O Caso da Amizade Íntima

I

É comum que os juízes recém nomeados passem os seus primeiros anos na magistratura viajando, atuando e habitando em vários municípios do interior do Estado antes de se verem lotados numa cidade de porte médio ou grande. Algumas vezes eles se vêem beneficiados durante certo tempo – normalmente um período bastante curto - no qual permanecem trabalhando em cidades mais próximas da Capital, como Nova Lima, Sabará, Santa Luzia ou Conselheiro Lafaiete.

Noutras ocasiões, entretanto, o destino não se lhes apresenta de uma forma tão favorável e amiga: muitas vezes vagueiam de um ponto a outro de Minas Gerais como se estivessem participando de uma extensa romaria: percorrem um rosário de cidades bastante distantes e distintas entre si.

Como conclusão, nessas andanças esses novos juízes acabam por conhecer uma grande parte dos municípios mineiros, tudo conforme as determinações e as necessidades do Tribunal. Montes Claros, Pirapora, Almenara, Monte Azul e Januária são exemplos de algumas cidades localizadas no norte de Minas; e Ituiutaba, Uberlândia e Araguari são outras que se situam ao leste.

II

Quando de suas andanças e judicâncias pelo sertão de Minas Gerais, tinha certo juiz o costume de perguntar inicialmente para as suas testemunhas se elas mantinham algum tipo de amizade ou relacionamento íntimo com o reclamante.

Entretanto, sabe-se que nessas regiões do interior de Minas - lugares muitas vezes de clima semi-árido e sentimentos bastante arcaicos - o homem é antes de tudo um “cabra-macho”, o peão duro e ressecado dos sertões. Parafraseando Euclides da Cunha, poderíamos dizer que o mineiro é antes de tudo um forte.

Como não poderia deixar de ser, houve um sem número de ocasiões em que o juiz fez aquela referida pergunta em audiências nas quais a testemunha e o reclamante eram homens. Numa daquelas vezes, porém, um desses cabras-machos das Minas Gerais pediu a palavra ao juiz e discursou:

- Seu Doutor, aqui na minha terra não se pergunta a um homem se ele tem ou não tem amizade íntima por outro. E esse negócio de relacionamento, aliás, é coisa que só deveria existir entre homem e mulher! Desse jeito o senhor acaba nos criando um problema, um problemão! Agora, que eu e o Zé somos amigos, lá isso somos mesmo!
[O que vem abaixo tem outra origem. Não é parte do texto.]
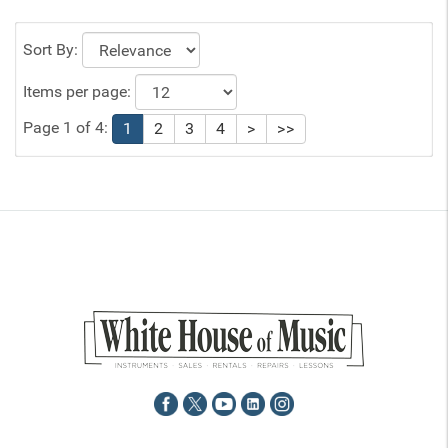
Sort By:
Items per page:
Page 1 of 4:
1
2
3
4
>
>>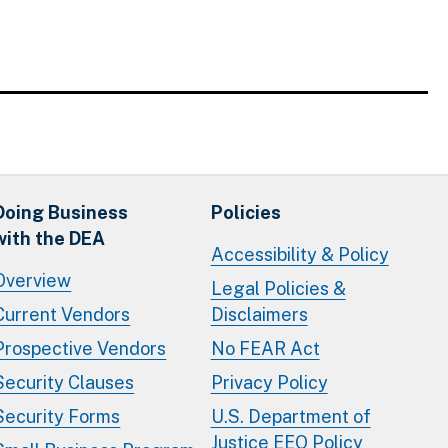
Doing Business
Policies
with the DEA
Accessibility & Policy
Overview
Legal Policies &
Current Vendors
Disclaimers
Prospective Vendors
No FEAR Act
Security Clauses
Privacy Policy
Security Forms
U.S. Department of
Justice EEO Policy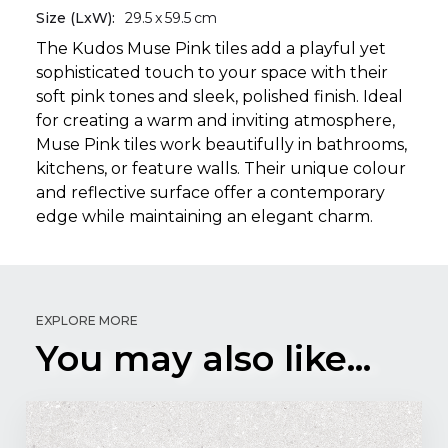
Size (LxW):
29.5
x
59.5
cm
The Kudos Muse Pink tiles add a playful yet
sophisticated touch to your space with their
soft pink tones and sleek, polished finish. Ideal
for creating a warm and inviting atmosphere,
Muse Pink tiles work beautifully in bathrooms,
kitchens, or feature walls. Their unique colour
and reflective surface offer a contemporary
edge while maintaining an elegant charm.
EXPLORE MORE
You may also like...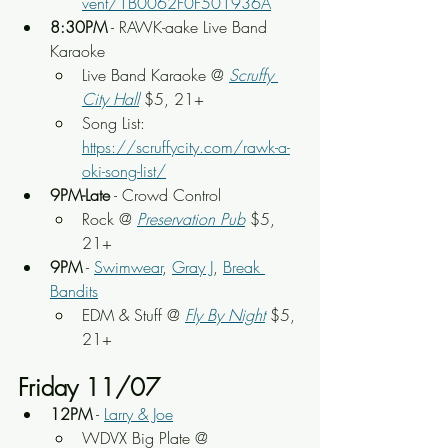
vent/1B0062F0F501936A
8:30PM
 - RAWK-aake Live Band 
Karaoke
Live Band Karaoke @ 
Scruffy 
City Hall
 $5, 21+
Song List: 
https://scruffycity.com/rawk-a-
oki-song-list/
9PM-Late
 - Crowd Control
Rock @ 
Preservation Pub
 $5, 
21+
9PM
 - 
Swimwear
, 
Gray J
, 
Break 
Bandits
EDM & Stuff @ 
Fly By Night
 $5, 
21+
Friday 11/07
12PM
 - 
Larry & Joe
WDVX Big Plate @ 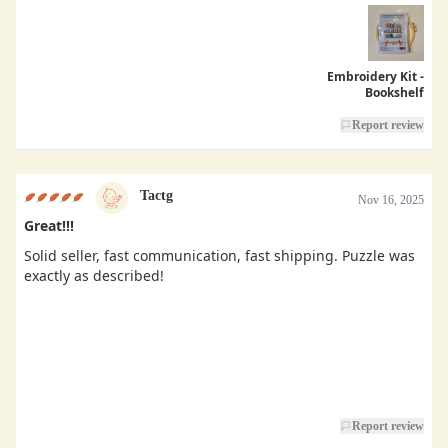
Embroidery Kit -
Bookshelf
Report review
Tactg
Nov 16, 2025
Great!!!
Solid seller, fast communication, fast shipping. Puzzle was
exactly as described!
Report review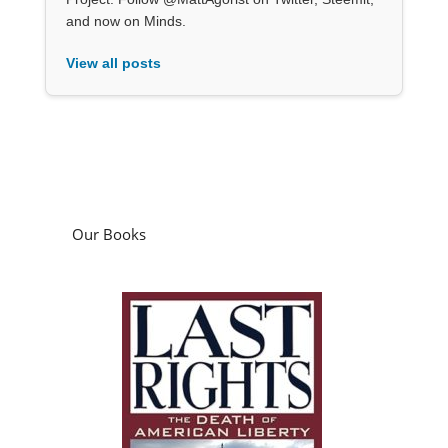
and now on Minds.
View all posts
Our Books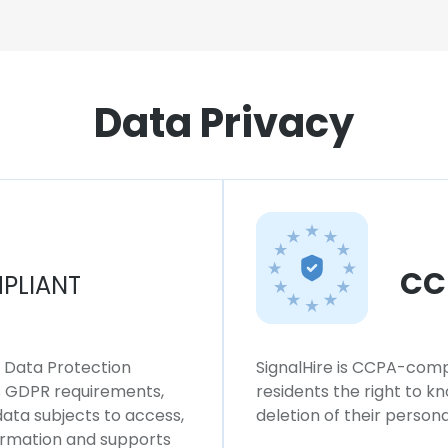
Data Privacy
CC
PLIANT
l Data Protection
SignalHire is CCPA-compl
ws GDPR requirements,
residents the right to k
 data subjects to access,
deletion of their persona
formation and supports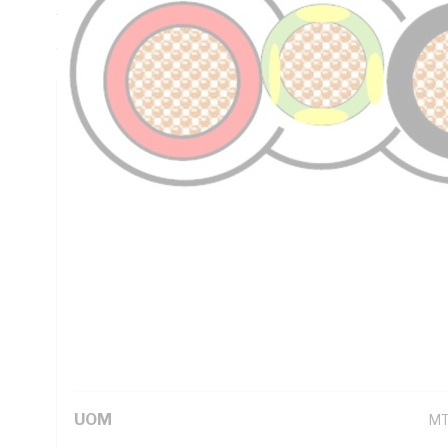
Thickness, PVC Insulation, PVC Sheath, Red Black Green/Y
AS/NZS 5000.2
Technical Specifications
Looking for something specific? Search with keywords to 
Additional Information
Standard Pack Size
10
UNSPSC Class
26
UOM
M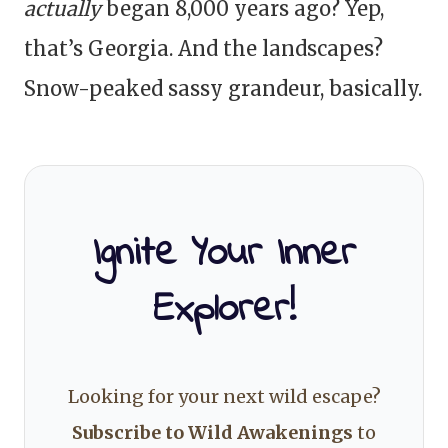
actually
began 8,000 years ago? Yep,
that’s Georgia. And the landscapes?
Snow-peaked sassy grandeur, basically.
Ignite Your Inner
Explorer!
Looking for your next wild escape?
Subscribe to Wild Awakenings
to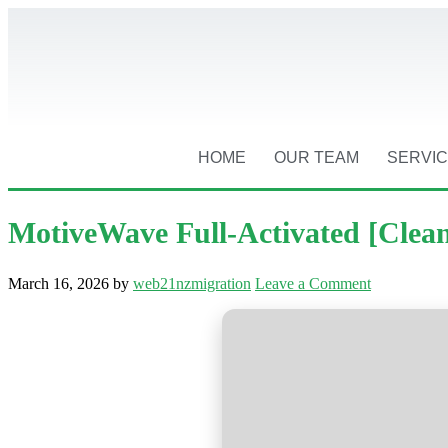
HOME
OUR TEAM
SERVI
MotiveWave Full-Activated [Clean]
March 16, 2026
by
web21nzmigration
Leave a Comment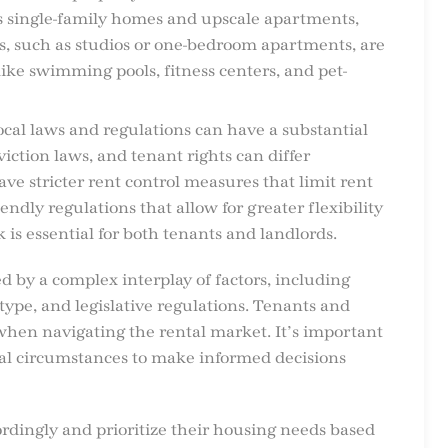
as single-family homes and upscale apartments,
s, such as studios or one-bedroom apartments, are
like swimming pools, fitness centers, and pet-
local laws and regulations can have a substantial
viction laws, and tenant rights can differ
have stricter rent control measures that limit rent
ndly regulations that allow for greater flexibility
is essential for both tenants and landlords.
ced by a complex interplay of factors, including
type, and legislative regulations. Tenants and
 when navigating the rental market. It’s important
ual circumstances to make informed decisions
rdingly and prioritize their housing needs based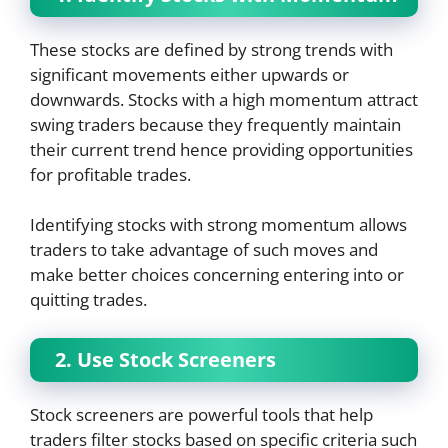
These stocks are defined by strong trends with
significant movements either upwards or
downwards. Stocks with a high momentum attract
swing traders because they frequently maintain
their current trend hence providing opportunities
for profitable trades.
Identifying stocks with strong momentum allows
traders to take advantage of such moves and
make better choices concerning entering into or
quitting trades.
2. Use Stock Screeners
Stock screeners are powerful tools that help
traders filter stocks based on specific criteria such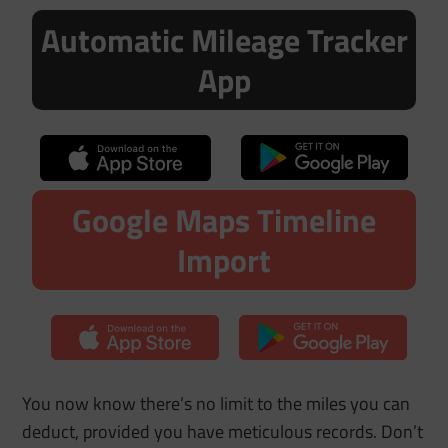
Automatic Mileage Tracker
App
Google Maps Timeline
Import
You now know there’s no limit to the miles you can
deduct, provided you have meticulous records. Don’t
Ou lhe passou algo mais pela cabeça...?

...

III

Desse dia em diante o referido juiz nunca mais tornou a interpelar tão diretamente qualquer uma de suas testemunhas quanto a uma possível amizade ou relacionamento íntimo que tivesse com uma das partes. Concluiu aquele meritíssimo que não mais deveria fazer perguntas daquele tipo enquanto estivesse atuando no sertão de Minas Gerais.

Então – todas as vezes que se encontrava diante de uma situação como aquela - o juiz passara a se utilizar de uma ou várias fórmulas para poder definir para si o grau do relacionamento ou a suposta amizade íntima existente entre uma das partes e sua testemunha, tais como:

- O senhor é amigo ou conhecido do reclamante? – se acostumara o juiz a perguntar inicialmente.

- Tem algum grau de parentesco com o mesmo?

- Freqüenta-lhe a casa?

- Por acaso o reclamante é padrinho de algum dos vossos filhos ou vice-versa?

E, finalmente:

- Costuma o senhor se encontrar com o reclamante (ou com o reclamado, dependendo no caso em questão por qual das partes viera depor a testemunha) para realizarem juntos algum tipo de negociação, pescaria ou caça?

Pois é! Minas é assim mesmo: são muitas e várias e belas.

E uma delas cabe com certeza no seu coração!